■ Job item
Filter the records for lines holding the string "terutama".

■ Data extract
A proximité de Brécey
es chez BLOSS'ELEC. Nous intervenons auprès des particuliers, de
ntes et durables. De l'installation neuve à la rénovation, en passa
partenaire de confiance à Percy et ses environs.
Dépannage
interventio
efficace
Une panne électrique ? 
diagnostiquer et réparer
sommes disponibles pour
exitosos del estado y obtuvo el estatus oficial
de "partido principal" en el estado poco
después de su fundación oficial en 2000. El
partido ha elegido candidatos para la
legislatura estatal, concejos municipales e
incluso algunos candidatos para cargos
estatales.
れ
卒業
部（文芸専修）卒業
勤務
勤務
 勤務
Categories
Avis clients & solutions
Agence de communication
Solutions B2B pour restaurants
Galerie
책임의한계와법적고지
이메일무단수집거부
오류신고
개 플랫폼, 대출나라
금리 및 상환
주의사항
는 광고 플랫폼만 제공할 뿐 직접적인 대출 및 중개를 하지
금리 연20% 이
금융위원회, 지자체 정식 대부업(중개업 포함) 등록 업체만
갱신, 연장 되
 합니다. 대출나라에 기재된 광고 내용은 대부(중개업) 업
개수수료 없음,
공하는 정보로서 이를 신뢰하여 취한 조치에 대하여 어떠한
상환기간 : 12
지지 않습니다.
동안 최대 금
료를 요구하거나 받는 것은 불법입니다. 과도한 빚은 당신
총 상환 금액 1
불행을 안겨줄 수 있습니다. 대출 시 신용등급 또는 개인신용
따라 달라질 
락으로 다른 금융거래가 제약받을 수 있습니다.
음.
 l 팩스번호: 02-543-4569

---

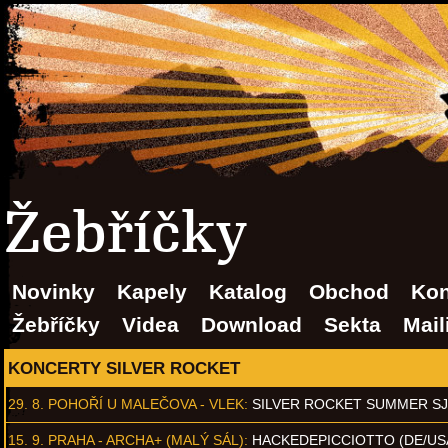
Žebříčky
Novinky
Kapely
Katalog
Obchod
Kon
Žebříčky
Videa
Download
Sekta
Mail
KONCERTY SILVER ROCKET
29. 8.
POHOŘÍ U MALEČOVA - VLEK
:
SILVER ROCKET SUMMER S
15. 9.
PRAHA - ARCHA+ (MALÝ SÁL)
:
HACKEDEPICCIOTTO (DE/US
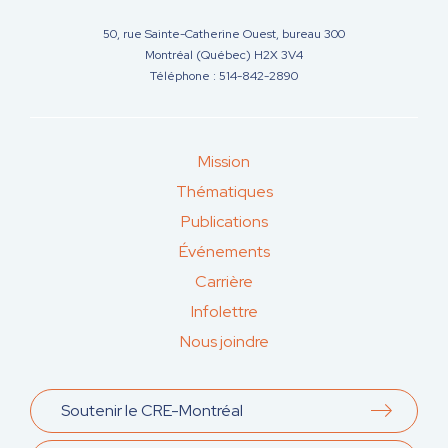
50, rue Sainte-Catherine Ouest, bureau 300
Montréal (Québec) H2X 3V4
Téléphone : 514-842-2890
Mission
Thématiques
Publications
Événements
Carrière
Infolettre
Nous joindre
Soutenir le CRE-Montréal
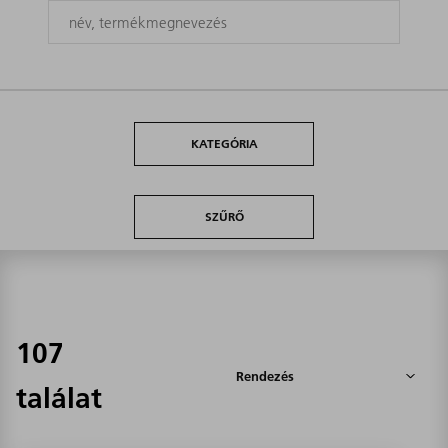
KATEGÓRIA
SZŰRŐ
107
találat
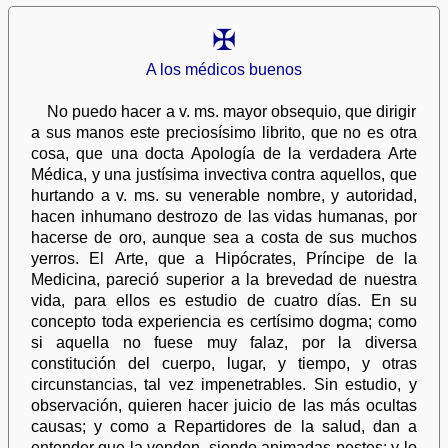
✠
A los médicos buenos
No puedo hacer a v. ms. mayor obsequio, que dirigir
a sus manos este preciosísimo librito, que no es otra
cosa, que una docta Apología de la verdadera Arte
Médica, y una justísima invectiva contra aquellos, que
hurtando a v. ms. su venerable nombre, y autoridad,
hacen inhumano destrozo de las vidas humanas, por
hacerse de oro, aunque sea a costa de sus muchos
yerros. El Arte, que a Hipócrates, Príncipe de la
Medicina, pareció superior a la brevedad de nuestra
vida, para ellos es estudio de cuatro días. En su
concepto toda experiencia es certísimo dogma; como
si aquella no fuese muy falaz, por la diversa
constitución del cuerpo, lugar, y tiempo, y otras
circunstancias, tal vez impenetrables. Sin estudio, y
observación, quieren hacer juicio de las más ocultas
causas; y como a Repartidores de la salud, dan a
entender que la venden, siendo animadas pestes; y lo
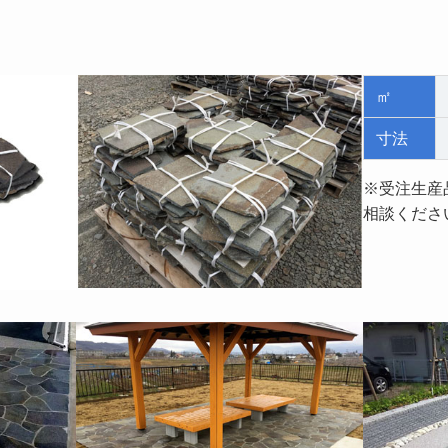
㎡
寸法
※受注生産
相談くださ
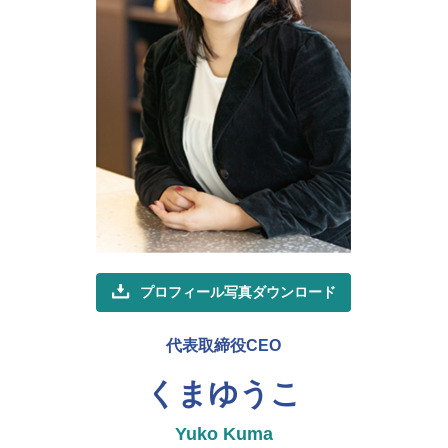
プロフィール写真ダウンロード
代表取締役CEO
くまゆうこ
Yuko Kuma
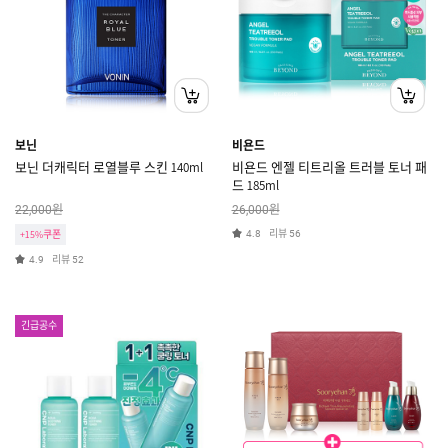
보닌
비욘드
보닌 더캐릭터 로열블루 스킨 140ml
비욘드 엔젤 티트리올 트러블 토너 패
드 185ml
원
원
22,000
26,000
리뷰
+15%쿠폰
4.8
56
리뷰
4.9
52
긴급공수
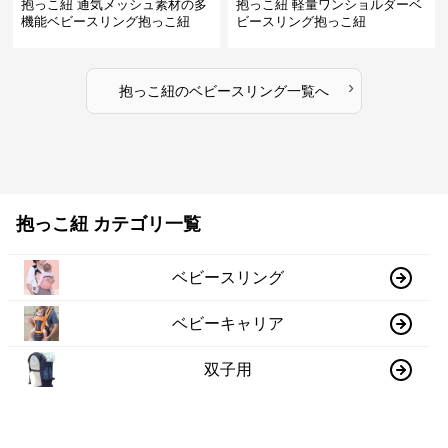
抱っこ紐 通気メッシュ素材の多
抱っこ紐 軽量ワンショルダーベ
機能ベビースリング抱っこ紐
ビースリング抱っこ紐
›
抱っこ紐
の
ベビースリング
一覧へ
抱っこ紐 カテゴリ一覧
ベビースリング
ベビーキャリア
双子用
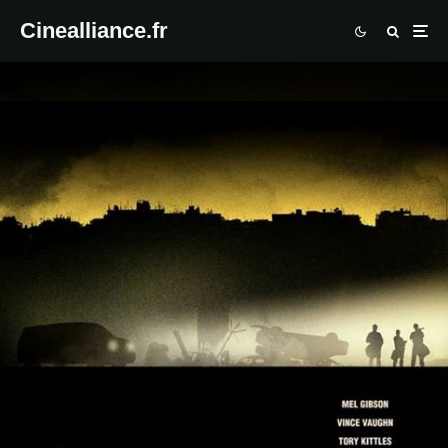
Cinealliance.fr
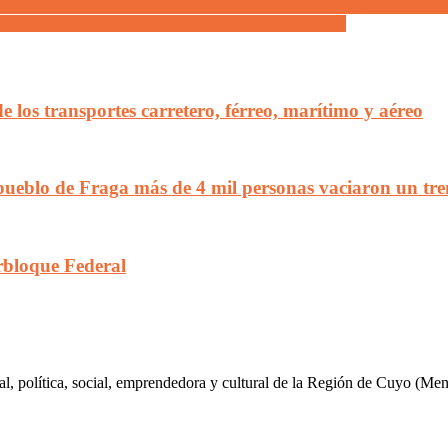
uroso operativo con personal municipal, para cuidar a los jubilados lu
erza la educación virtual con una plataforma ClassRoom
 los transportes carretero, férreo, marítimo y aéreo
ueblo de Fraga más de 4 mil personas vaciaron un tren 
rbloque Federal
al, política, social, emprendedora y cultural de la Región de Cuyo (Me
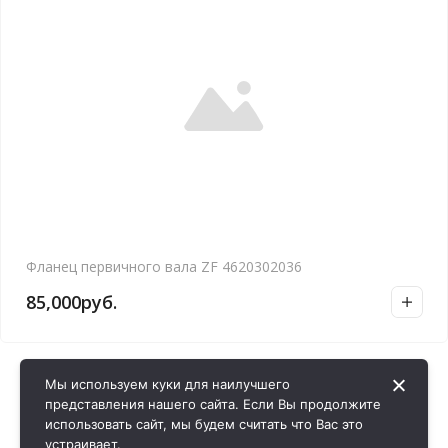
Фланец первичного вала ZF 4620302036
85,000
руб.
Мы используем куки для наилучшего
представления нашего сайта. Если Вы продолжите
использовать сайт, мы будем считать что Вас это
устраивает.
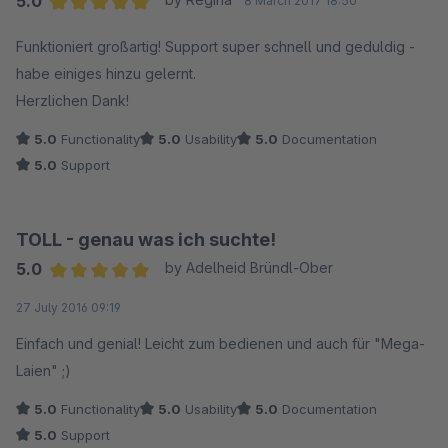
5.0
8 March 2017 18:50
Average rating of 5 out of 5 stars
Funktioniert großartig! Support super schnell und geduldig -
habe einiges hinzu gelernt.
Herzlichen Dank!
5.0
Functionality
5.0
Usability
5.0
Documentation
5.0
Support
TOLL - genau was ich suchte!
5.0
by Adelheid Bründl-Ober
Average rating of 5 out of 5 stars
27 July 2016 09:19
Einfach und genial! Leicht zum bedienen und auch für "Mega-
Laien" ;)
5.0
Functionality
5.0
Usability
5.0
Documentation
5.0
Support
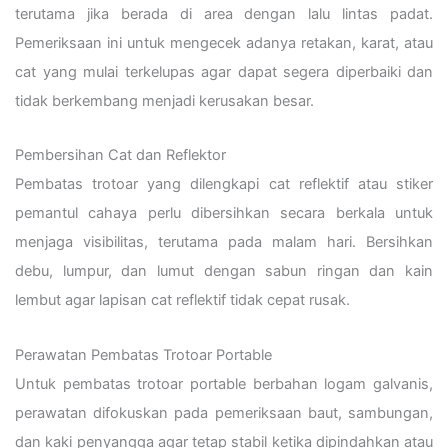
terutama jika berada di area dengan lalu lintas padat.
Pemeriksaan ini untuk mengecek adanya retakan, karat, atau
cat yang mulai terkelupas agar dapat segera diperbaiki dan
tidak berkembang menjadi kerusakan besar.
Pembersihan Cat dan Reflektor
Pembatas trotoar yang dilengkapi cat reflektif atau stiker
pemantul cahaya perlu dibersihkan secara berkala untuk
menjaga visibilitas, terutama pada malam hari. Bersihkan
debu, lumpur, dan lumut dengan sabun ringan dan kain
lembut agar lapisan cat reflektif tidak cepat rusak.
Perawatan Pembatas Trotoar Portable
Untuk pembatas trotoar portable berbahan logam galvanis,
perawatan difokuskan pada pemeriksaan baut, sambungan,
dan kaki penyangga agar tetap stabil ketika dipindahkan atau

■ Result of this exercise
terutama jika berada di area dengan lalu lintas padat.
menjaga visibilitas, terutama pada malam hari. Bersihkan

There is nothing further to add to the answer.